Print–Scan–Adapt is a research-driven workflow developed at LAMÁQUINA that integrates sensing, data analysis, and adaptive control into large-scale 3D printing. Traditional extrusion processes often produce inconsistent results, with bead width and layer accuracy shifting due to speed, acceleration, and material flow. By combining real-time scanning with robotic parameter mapping, this workflow transforms fabrication challenges into data-driven design opportunities.

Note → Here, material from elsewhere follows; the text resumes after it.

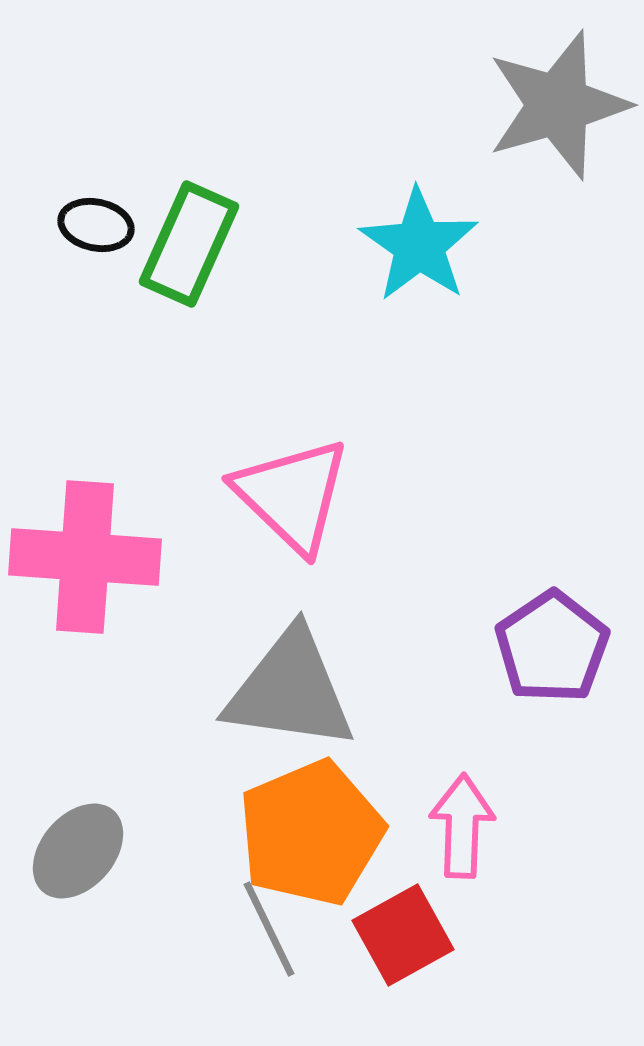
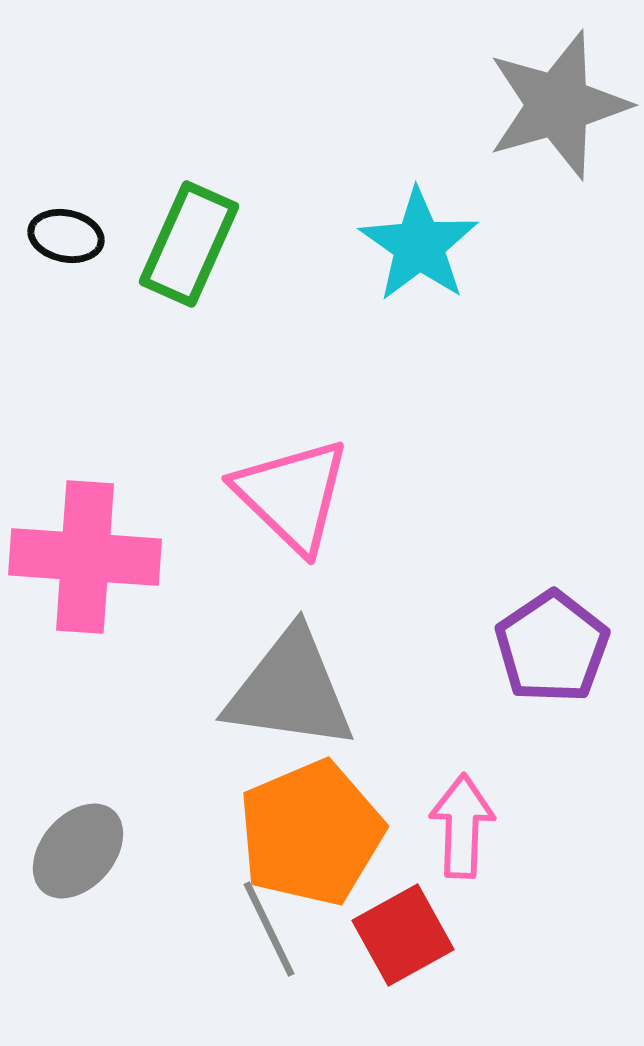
black ellipse: moved 30 px left, 11 px down
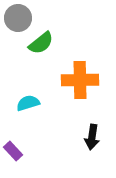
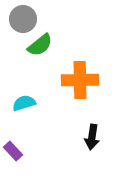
gray circle: moved 5 px right, 1 px down
green semicircle: moved 1 px left, 2 px down
cyan semicircle: moved 4 px left
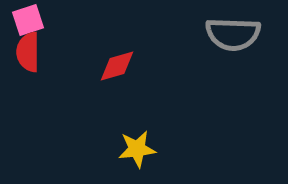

This workshop brings the research to life in a hands-on format, exploring feedback-driven control in large-scale pellet-based 3D printing. Pellet extrusion offers a sustainable alternative to filament deposition, supporting recycled polymers and industrial-scale output, yet the process is inherently unstable. Participants use a flange-mounted Intel RealSense depth camera to measure bead width during printing, correlating this data with robot speed and extrusion parameters via KUKA|prc. The resulting mapping model predicts and adapts deposition outcomes, allowing participants to actively control material behavior.

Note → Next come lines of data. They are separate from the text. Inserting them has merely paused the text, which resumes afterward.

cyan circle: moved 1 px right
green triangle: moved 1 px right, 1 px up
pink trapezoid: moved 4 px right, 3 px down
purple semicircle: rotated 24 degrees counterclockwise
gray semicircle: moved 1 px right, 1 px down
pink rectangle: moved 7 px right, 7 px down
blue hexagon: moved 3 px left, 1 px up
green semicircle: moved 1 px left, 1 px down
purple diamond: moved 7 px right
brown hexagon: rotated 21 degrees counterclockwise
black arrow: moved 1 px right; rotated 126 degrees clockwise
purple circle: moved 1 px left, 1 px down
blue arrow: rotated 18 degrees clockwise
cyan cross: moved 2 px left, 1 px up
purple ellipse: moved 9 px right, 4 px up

Print–Scan–Adapt emphasizes computation as a tool for resilience at the material-process interface, turning unpredictable extrusion into a design opportunity. By deliberately guiding over- and under-extrusion, participants create patterned modules where material variability becomes an intentional aesthetic. The final outcome is a collective prototype — such as a column or arch — assembled from modules whose surface textures directly reflect the process feedback, demonstrating how sensing, computation, and design converge in large-scale additive fabrication.

Key Learning Outcomes

Understand Pellet-Based Additive Manufacturing: Identify and analyze the challenges of pellet extrusion, including flow instability, bead width variation, and die swell.
Integrate Sensing for Real-Time Feedback: Set up and operate a scan-to-feedback workflow using Intel RealSense and Grasshopper, correlating robotic parameters with measured bead geometry.
Develop Predictive Toolpath Models: Build width-mapping models that translate target bead sizes into adjustable toolpath parameters and control variable deposition as a design element.
Fabricate Adaptive, Data-Driven Modules: Apply image-sampler logic and adaptive control to produce modules demonstrating material responsiveness and surface variation.
Collaborate on Collective Assemblies: Contribute to a final prototype that embodies resilience, material intelligence, and computational design.

Workshop Schedule

Day 1 – Calibration & Data Collection

Time: 10:00 am – 5:00 pm (w/ 1-hour break)

Welcome + overview of ACADIA theme & workshop goals
Introduction to pellet extrusion and feedback workflows
Printing test coupons: straight lines, arcs, corners at varying speeds
Scanning workflow: bead width extraction with RealSense
Building initial speed vs width dataset

Deliverables:

Set of calibration prints
Logged dataset correlating speed with bead width
Preliminary visualization of width vs. speed graph

Day 2 – Mapping & Design Integration

Time: 10:00 am – 5:00 pm (w/ 1-hour break)

Developing a mapping function: target width → robot parameters
Introducing image-sampler logic in Grasshopper
Designing variable-width toolpaths based on images/patterns
Pilot printing of patterned strips with scan validation

Deliverables:

Fitted width-mapping function
First patterned test strips with visible variation in bead width
Scan data comparing intended vs. achieved bead geometry

Day 3 – Prototyping & Assembly

Time: 10:00 am – 5:00 pm (w/ 1-hour break)

Generating toolpaths for final modules (column/arch components)
Printing with variable-width toolpaths; scanning to validate
Assembly of modules into collective prototype
Wrap-up: discussion of resilient workflows, sustainability, and design expression

Deliverables:

Individual modules printed with intentional bead width variation
Scans validating controlled over-/under-extrusion
Collective prototype (assembled column/arch)
Group reflections on outcomes and future applications

Total Workshop Time: ~21 hours over 3 days

Participant Information

Audience: Students, researchers, and professionals in architecture, design, and digital fabrication
Skill Level: Intermediate. Prior knowledge of Rhino/Grasshopper is helpful but not required
Group Size: 15–20 participants